Security measures are only as good as the people or credentials you trust. Recent high profile data breaches have shined a spotlight on the risks of imposters masquerading as legitimate users or business partners to gain access to critical data and resources.
The information security industry is expected to top $75B in 2015, yet the primary focus remains on impeding network-based intrusions and malicious content in emails with very little focus on identity-based threats. To-date identity access management has been relegated to a reactive capability useful for audits and accountability, but hamstrung when it comes to proactive identity-based intrusions. The fact is that if your credentials seem legitimate, they are treated as legitimate. There has been no component of the security model focused on the ability to monitor, validate, and/or proactively deauthorize credentials that are deemed a threat.
By leveraging our experience as the creator and operator of Federated Trust, we were able to refine a decade of identity management and monitoring expertise into a suite of security products that help enterprise networks see what they trust and trust what they see.

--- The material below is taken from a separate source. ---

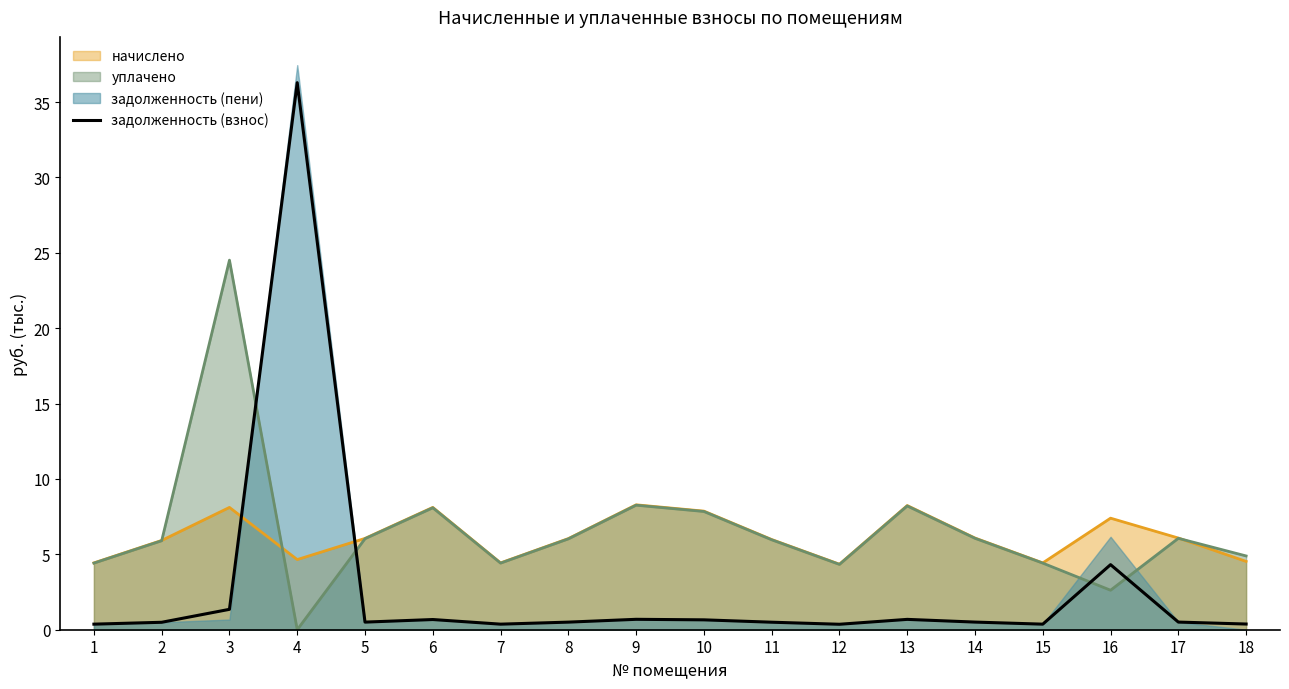

How many times do задолженность (взнос) and уплачено cross each other?

4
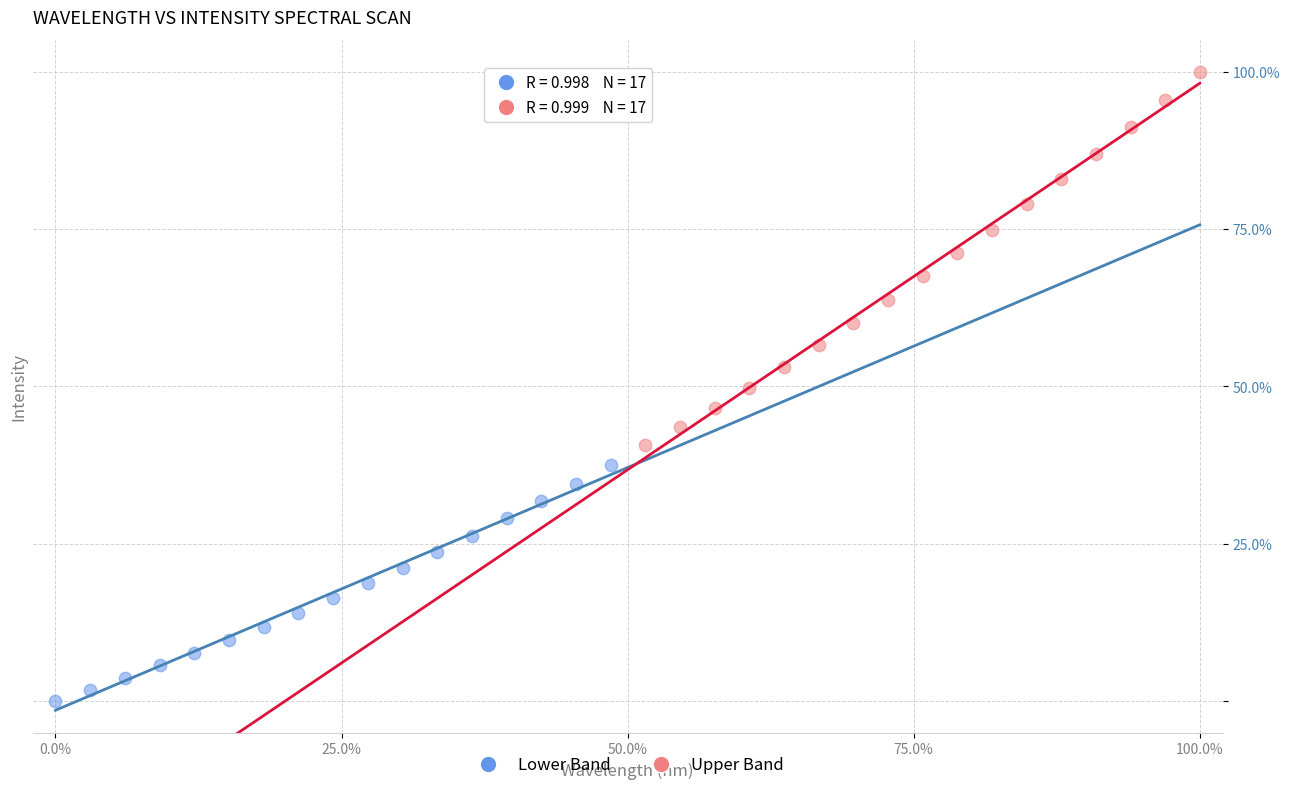

Which series reaches the maximum Y coordinate?

Upper Band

TrustMonitor™ analyzes the trust network by monitoring all issuers and credential metrics, while TrustValidator™ performs a vetting of the certificates used to sign emails and the security reputation of the certificate authorities.
CertiPath focuses on the use of digital identity in the modern connected world. Trusted digital identities are one of the most important components to securing your network, data and buildings but achieving ubiquitous trust online has been a challenge for 30 years.